Also in 1534 the Act of First Fruits and Tenths transfered the taxes on ecclesiastical income from the Pope to the Crown. In the same year Parliament passed the Peter's Pence Act which outlawed the annual payment by landowners of one penny to the Pope. This Act also reiterated that England had 'no superior under God, but only your Grace' and that Henry's 'imperial crown' had been diminished by 'the unreasonable and uncharitable usurpations and exactions' of the Pope.

After the Supremacy Act Parliament passed the Treasons Act 1534 which made it high treason punishable by death to deny Royal Supremacy. In 1536 Parliament passed the Act against the Pope's Authority which removed the last part of papal authority still legal; this was Rome's power in England to decide disputes concerning Scripture.

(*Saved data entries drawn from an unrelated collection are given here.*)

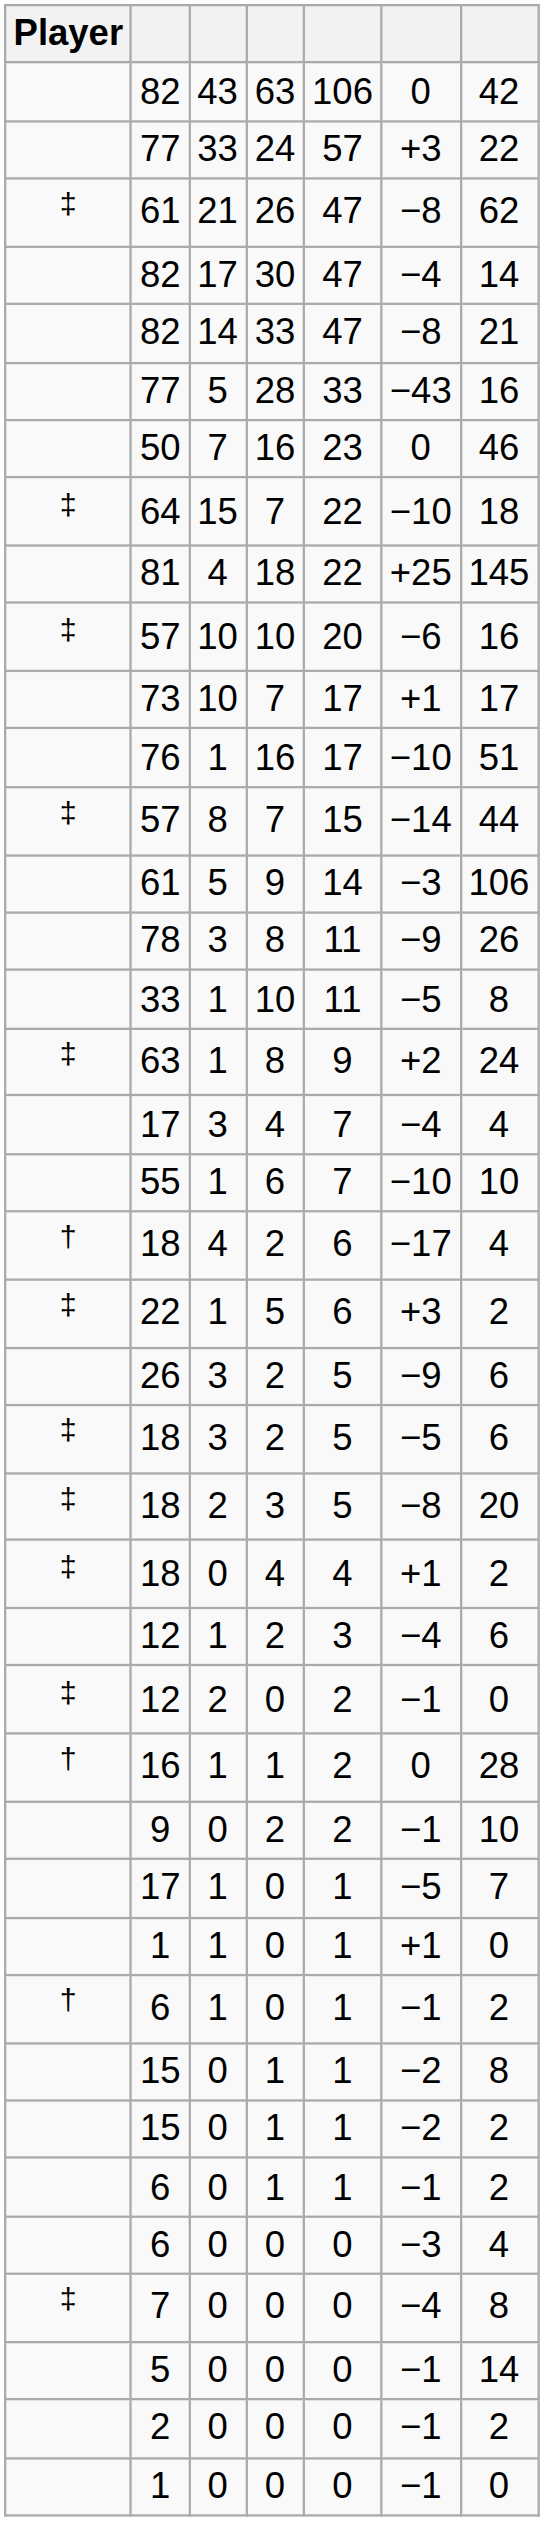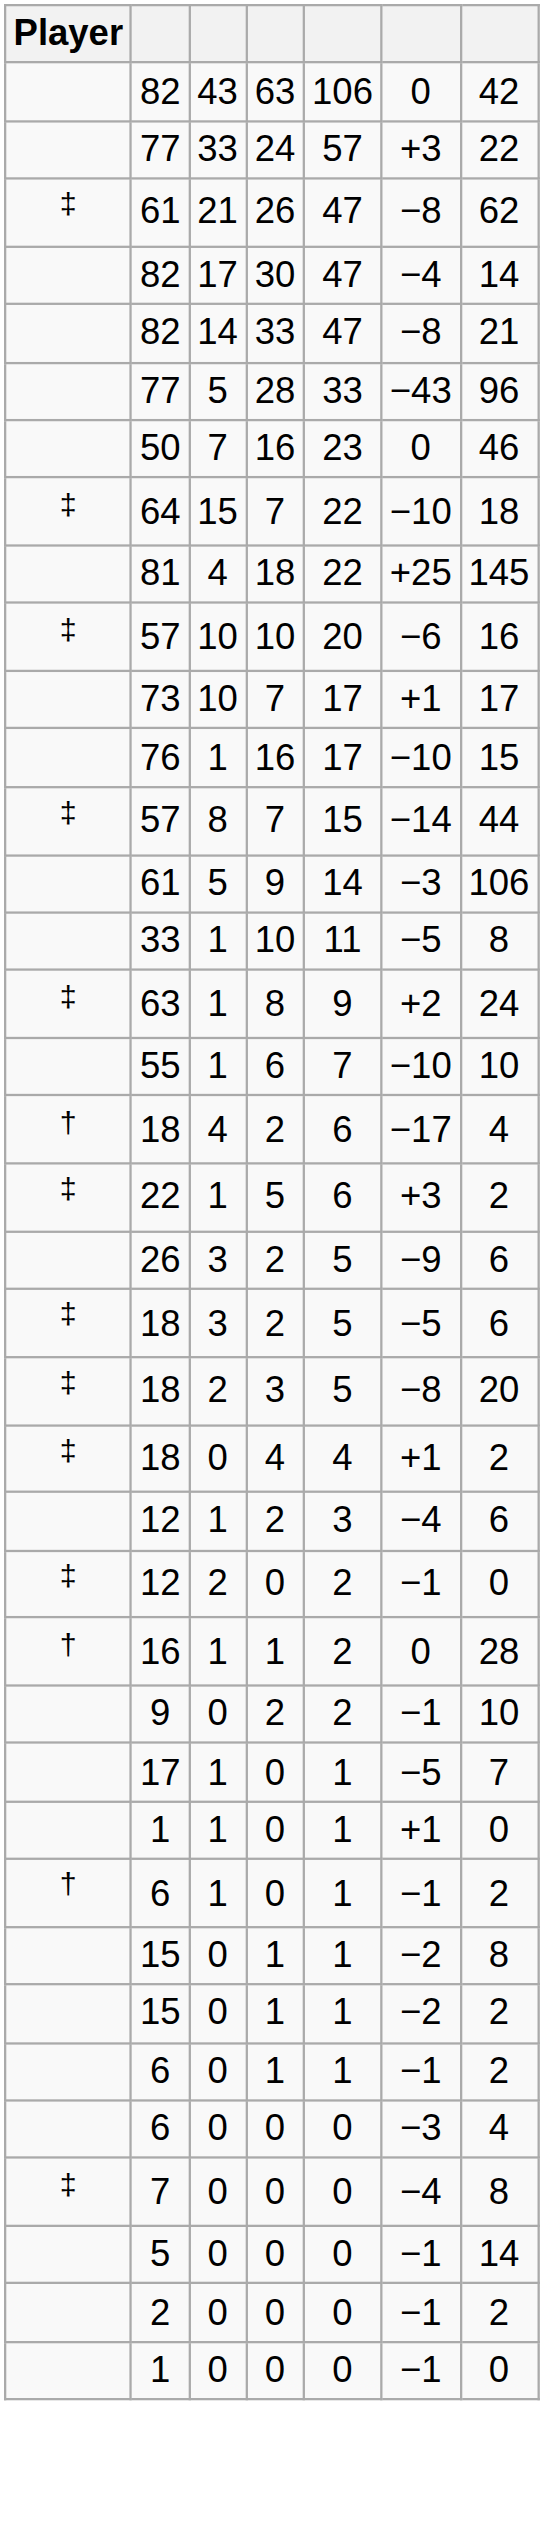77 / 5 | column 7: 16 -> 96
76 | column 7: 51 -> 15
- row: 78 | 3 | 8 | 11 | −9 | 26
- row: 17 | 3 | 4 | 7 | −4 | 4
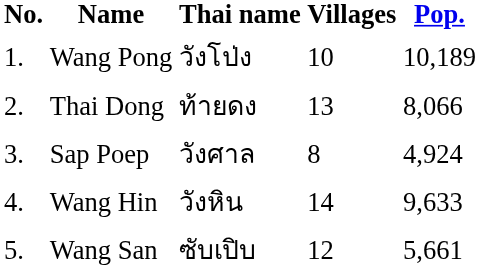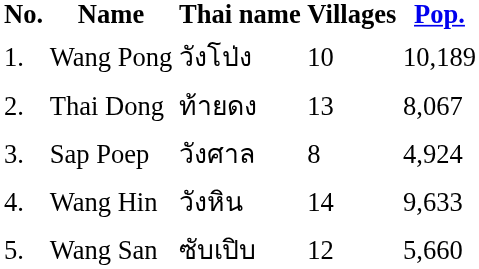Thai Dong | Pop.: 8,066 -> 8,067
Wang San | Pop.: 5,661 -> 5,660
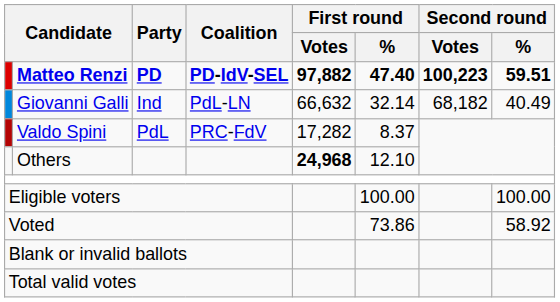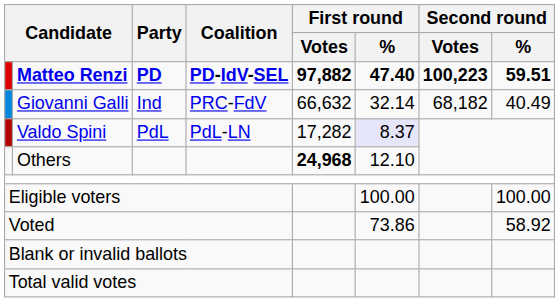Giovanni Galli | Coalition: PdL-LN -> PRC-FdV
Valdo Spini | Coalition: PRC-FdV -> PdL-LN
Valdo Spini | First round / %: no background -> lavender background
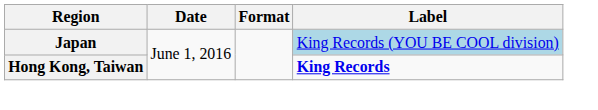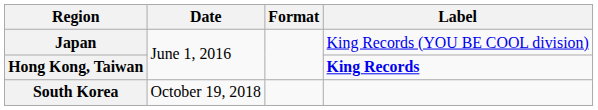Japan | Label: lightblue background -> no background
+ row: South Korea | October 19, 2018
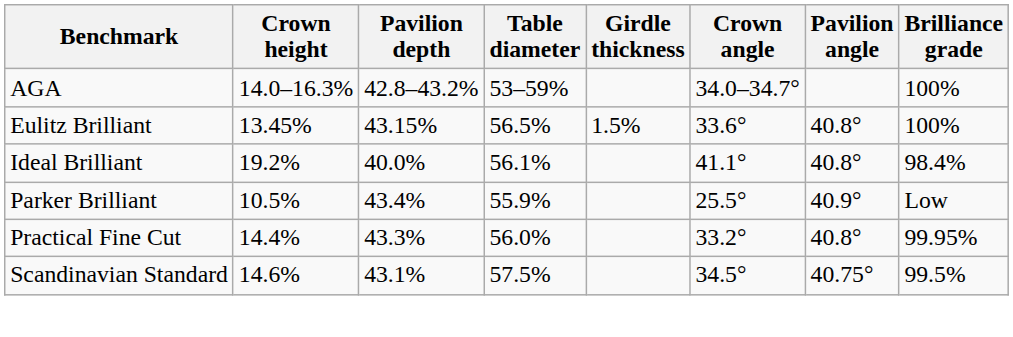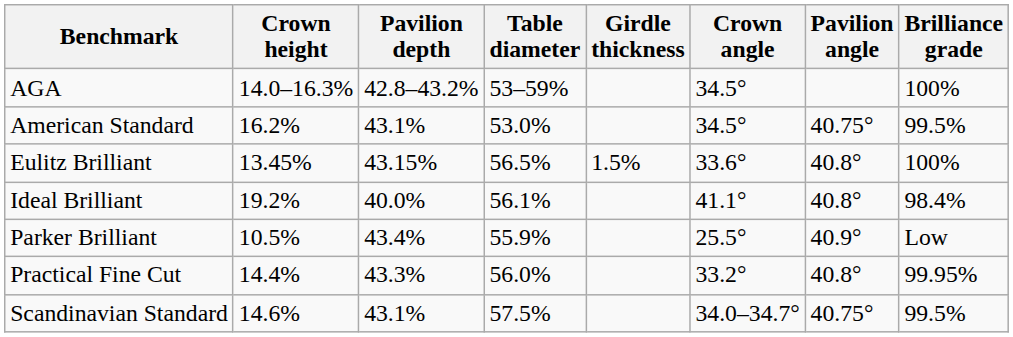AGA | Crown angle: 34.0–34.7° -> 34.5°
+ row: American Standard | 16.2% | 43.1% | 53.0% | 34.5° | 40.75° | 99.5%
Scandinavian Standard | Crown angle: 34.5° -> 34.0–34.7°
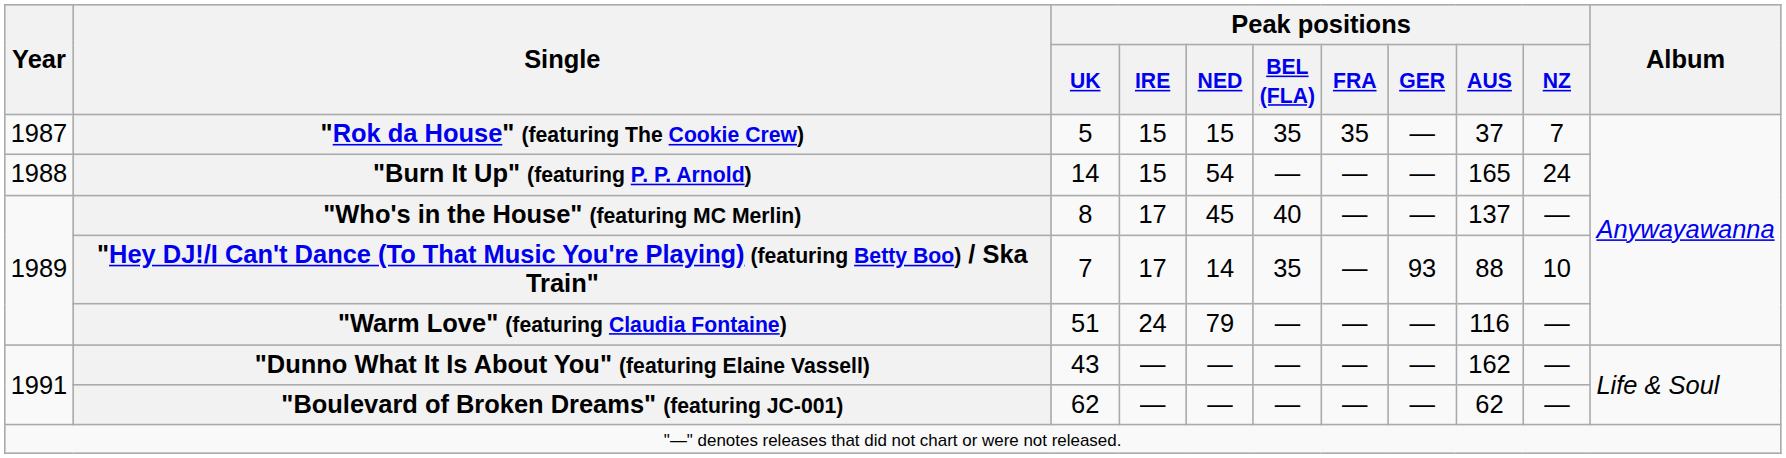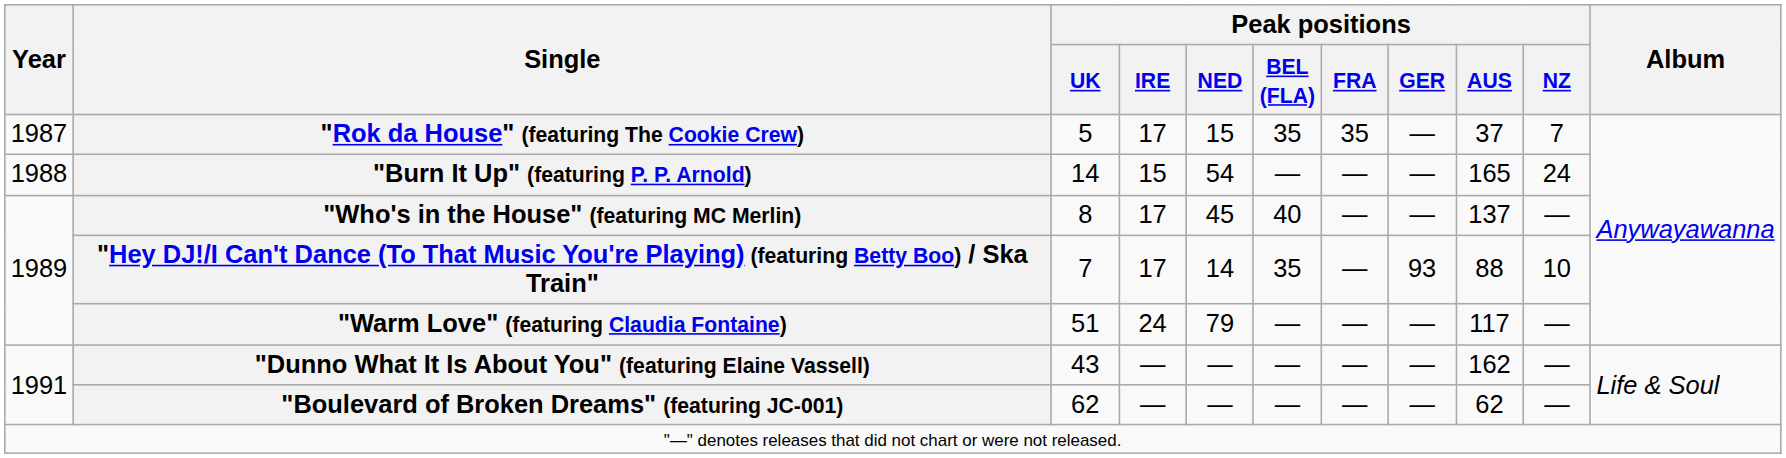"Rok da House" (featuring The Cookie Crew) | Peak positions / IRE: 15 -> 17
"Warm Love" (featuring Claudia Fontaine) | Peak positions / AUS: 116 -> 117
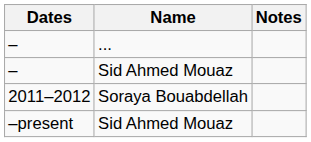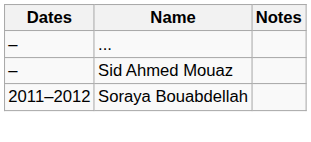- row: –present | Sid Ahmed Mouaz
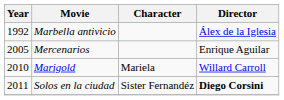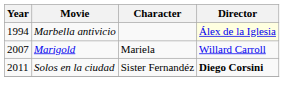Marbella antivicio | Year: 1992 -> 1994
Marbella antivicio | Director: no background -> lightyellow background
- row: 2005 | Mercenarios | Enrique Aguilar
Marigold | Year: 2010 -> 2007
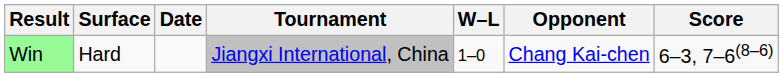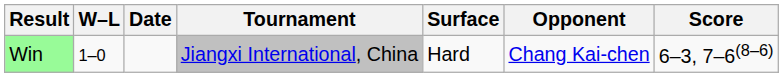columns swapped: W–L <-> Surface
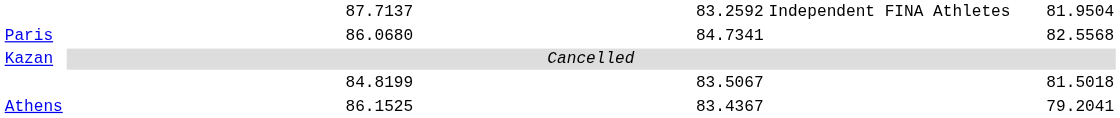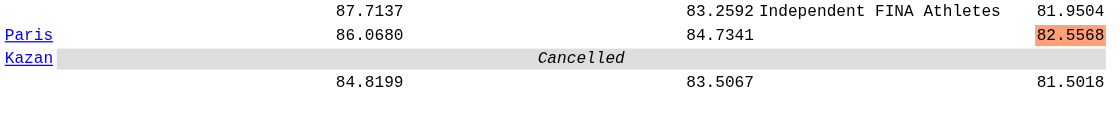Paris | column 7: no background -> lightsalmon background
- row: Athens | 86.1525 | 83.4367 | 79.2041
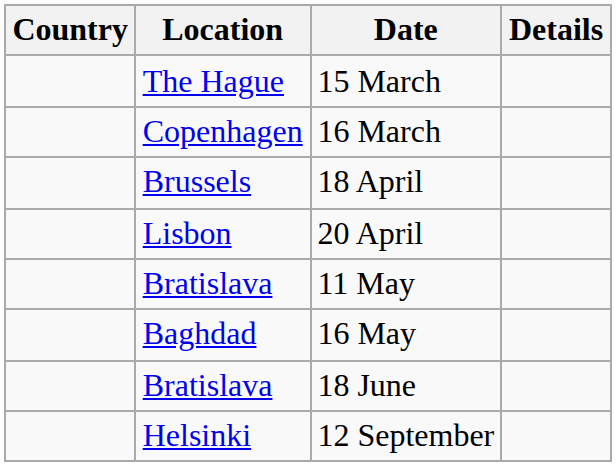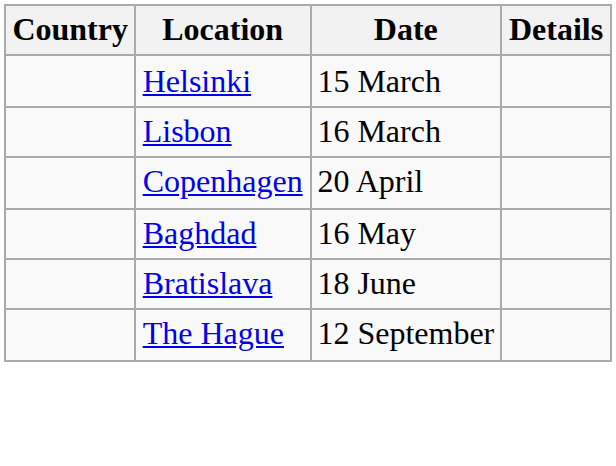15 March | Location: The Hague -> Helsinki
16 March | Location: Copenhagen -> Lisbon
- row: Brussels | 18 April
20 April | Location: Lisbon -> Copenhagen
- row: Bratislava | 11 May
12 September | Location: Helsinki -> The Hague
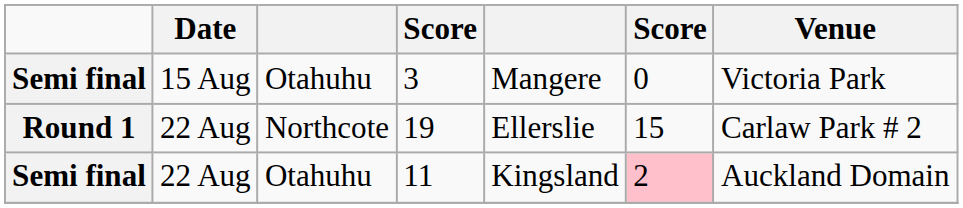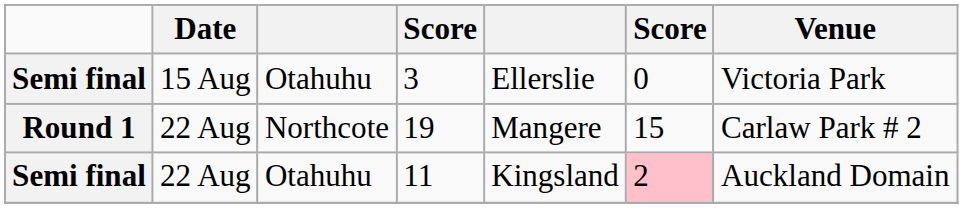3 | column 5: Mangere -> Ellerslie
19 | column 5: Ellerslie -> Mangere
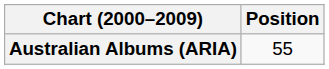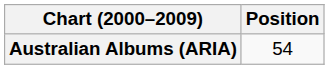Australian Albums (ARIA) | Position: 55 -> 54
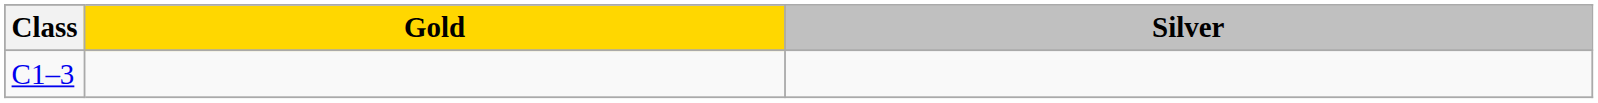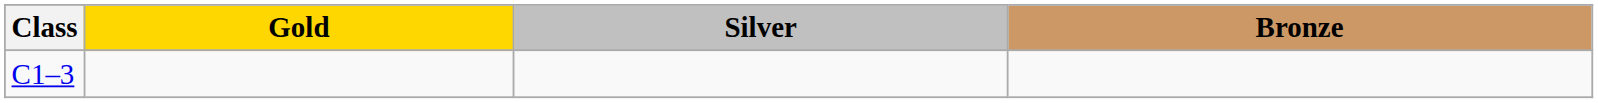+ column: Bronze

In the late 1530s there were fears that there was going to be an invasion from France and Cromwell had been displeased with what was discovered during the Visitation of the Monasteries. The Visitation allowed for an inventory of what the monasteries possessed and the visiting commissioners claimed to have uncovered sexual immorality and financial impropriety amongst the monks and nuns of the monasteries. Because of this the Dissolution of the Monasteries was carried out in 1535 which gave Henry the monasteries wealth to help build coastal defences against invasion and also all their land was given to the Crown or sold to the aristocracy. In the North of England there were a series of uprisings by Roman Catholics against the dissolutions in late 1536 and early 1537, called the Pilgrimage of Grace, but these were put down. The Dissolution lasted for four years and ended in 1539.

In 1539 Parliament passed the Six Articles reaffirming Catholic practices such as transubstantiation, clerical celibacy and the importance of confession to a priest and proscribed penalties if anyone denied them. In the same year Henry authorised the publication of the Great Bible in English. This Bible was largely made through the use of William Tyndale's English translation of the Hebrew and Greek Scripture's. The Bible was used in all Anglican churches and was free to be read. However Henry became alarmed by the way the Bible was being preached and so in the Act for the Advancement of True Religion 1543 Henry restricted the reading of Bible to noblemen and women. In 1545 he said to Parliament:

...although you be permitted to read Holy Scripture and to have the Word of God in your mother-tongue, you must understand that it is licensed you so to do only to inform your own conscience and to instruct your children and family...I am very sorry to know and hear how unreverently that most precious jewel, the Word of God, is disputed, rhymed, sung and jangled in every ale-house and tavern, contrary to the true meaning and doctrine of the same.